Lambda の公式ランタイム表では nodejs20.x は 2026年4月30日に deprecated 済みです。ランタイムの棚卸しは Transform の findings だけに任せず、Lambda 公式のランタイム表や Trusted Advisor などと併用した方が安全だと思いました。
完了通知がない(local provider の場合)
remediation の完了を知る手段は atx ct remediation status のポーリングのみです。push 通知も webhook もありません。GitHub 連携であれば PR が立つため通知で気づけますが、local provider だけで運用する場合は自分で状態を確認しに行く必要があります。検証中、ふとリポジトリを見たらファイルが生成されていて「え、終わってたの?」となることが多く、ちょっと不便でした。
進捗が見えない
running から completed に変わるまでの間、進捗率や現在の処理内容は表示されません。今ちゃんとやってるのかな?と思う場面が多く、UX の改善余地が大きいと感じました。
fix: null の制約
findings-based の remediation は、fix フィールドに変換定義が紐づいていないと動きません。今回の検証では多くの findings が fix: null であり、自動修復できるのは managed TD が存在する一部のケースに限られました。
ATXDocumentation の自動コミット(英語のみ)
tech-debt-comprehensive を実行すると、分析結果を Markdown にまとめたドキュメントが自動生成され、リポジトリにコミットされます。生成されるドキュメントはすべて英語です。findings の説明やレポート本文も英語で書かれるため、かなり読みづらいと感じました。
料金(Preview 時点)
Public Preview 時点では continuous modernization 専用の料金体系は未発表です。料金やリージョンの最新情報は、本番導入前に 公式ドキュメント で確認することをおすすめします。
GitHub 連携では org 全体の discovery に時間がかかる
ここまでは local provider を中心に試していましたが、実運用を考えると GitHub 連携も気になります。そこで GitHub source も追加して discovery を試しました。

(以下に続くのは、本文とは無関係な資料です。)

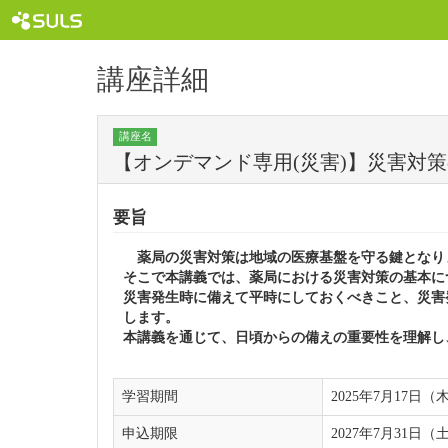
講座詳細
講座名
【オンデマンド専用(災害)】災害対
要旨
薬局の災害対策は地域の医療基盤を守る鍵となり
そこで本講義では、薬局における災害対策の基本に
災害発生時に備えて平時にしておくべきこと、災害
します。
本講義を通じて、日頃からの備えの重要性を理解し
学習期間
2025年7月17日（
申込期限
2027年7月31日（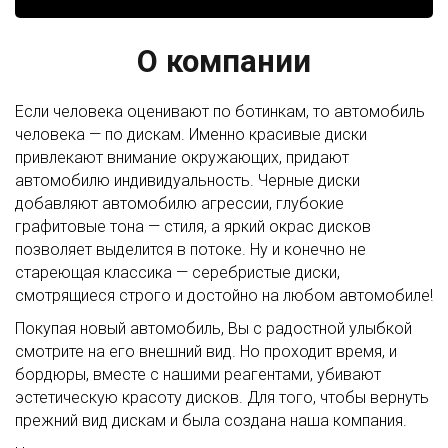
О компании
Если человека оценивают по ботинкам, то автомобиль
человека — по дискам. Именно красивые диски
привлекают внимание окружающих, придают
автомобилю индивидуальность. Черные диски
добавляют автомобилю агрессии, глубокие
графитовые тона — стиля, а яркий окрас дисков
позволяет выделится в потоке. Ну и конечно не
стареющая классика — серебристые диски,
смотрящиеся строго и достойно на любом автомобиле!
Покупая новый автомобиль, Вы с радостной улыбкой
смотрите на его внешний вид. Но проходит время, и
бордюры, вместе с нашими реагентами, убивают
эстетическую красоту дисков. Для того, чтобы вернуть
прежний вид дискам и была создана наша компания.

atx ct discovery scan は、source に登録した GitHub org の全リポジトリを取得しようとします。リポジトリ数が多い org では完了まで非常に時間がかかります(今回は大規模な org に試したところ、タイムアウトになってしまいました)。また、discovery の段階でリポジトリを絞るオプションは、CLI にも公式ドキュメントにも見当たりませんでした。設計としては「org 全体を取り込んでから、ラベルや言語でフィルタして個別に分析する」流れになっています。そのため、現時点では検証用の専用 org や対象リポジトリを絞った環境で試すのが現実的かなと思います。

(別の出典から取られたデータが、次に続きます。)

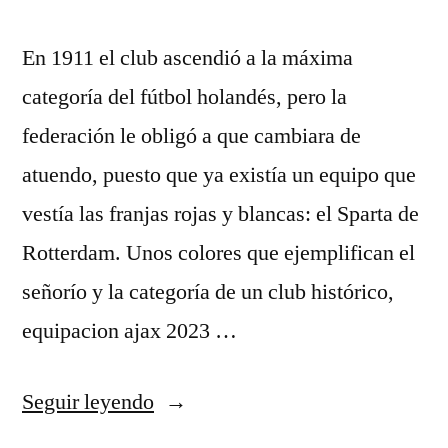
En 1911 el club ascendió a la máxima
categoría del fútbol holandés, pero la
federación le obligó a que cambiara de
atuendo, puesto que ya existía un equipo que
vestía las franjas rojas y blancas: el Sparta de
Rotterdam. Unos colores que ejemplifican el
señorío y la categoría de un club histórico,
equipacion ajax 2023 …
«camiseta
Seguir leyendo
ajax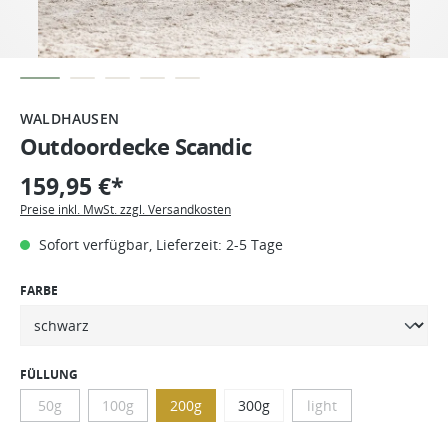
WALDHAUSEN
Outdoordecke Scandic
159,95 €*
Preise inkl. MwSt. zzgl. Versandkosten
Sofort verfügbar, Lieferzeit: 2-5 Tage
FARBE
FÜLLUNG
50g
100g
200g
300g
light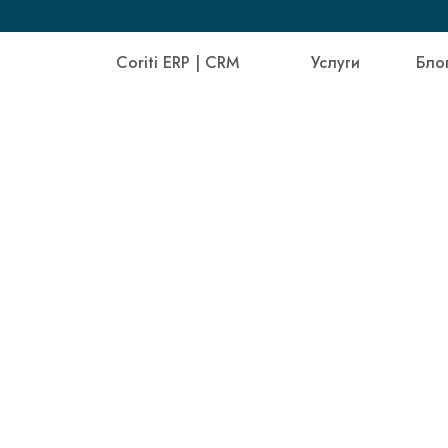
Coriti ERP | CRM
Услуги
Бло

なお、GitHub 連携が成立すると remediation 完了時に PR が自動生成されます。公式ドキュメント によると、token は classic PAT の repo スコープが必要です。
まとめ
今回の検証では、AWS Transform continuous modernization が AWS Lambda ランタイムの EOL 対応や SDK 移行の修正案作成にどこまで使えるかを確認しました。

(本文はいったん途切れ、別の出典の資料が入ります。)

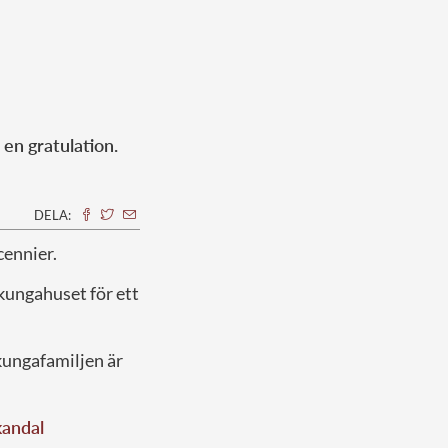
 en gratulation.
DELA:
cennier.
kungahuset för ett
 kungafamiljen är
kandal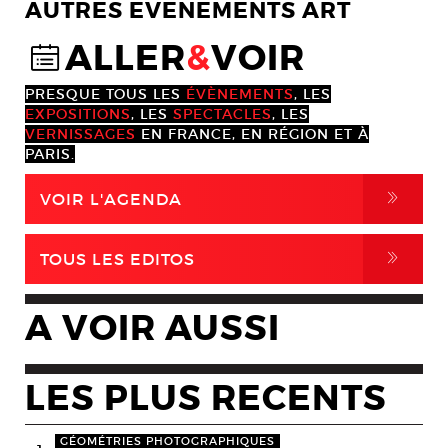
AUTRES EVENEMENTS ART
ALLER
&
VOIR
@
PRESQUE TOUS LES
ÉVÈNEMENTS
, LES
EXPOSITIONS
, LES
SPECTACLES
, LES
VERNISSAGES
EN FRANCE, EN RÉGION ET À
PARIS.
,
VOIR L'AGENDA
,
TOUS LES EDITOS
A VOIR AUSSI
LES PLUS RECENTS
GÉOMÉTRIES PHOTOGRAPHIQUES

Python 3.10 → 3.13 では SAM テンプレートと依存ライブラリが更新され、Node.js の aws-sdk v2 → v3 ではコードの中身まで変換されました。単に検出結果を出すだけでなく、移行後の差分まで作ろうとする点が印象に残りました。
一方で、ランタイム EOL の検出には抜けがあり、自動修復できるのもマネージド変換定義が使えるケースに限られます。EOL 対応を完全に任せるというより、棚卸しと修正案作成を支援する機能として捉えるのが、現時点ではちょうどいい距離感だと感じました。
今回は単発の検出・修復までの検証だったので、名前にある continuous の部分、つまり EventBridge Scheduler 連携による定期実行はまだ試せていません。今後はその点に加え、GitHub 連携で PR として出てくる差分の扱いやすさはどうなのか等も確認したいと思います。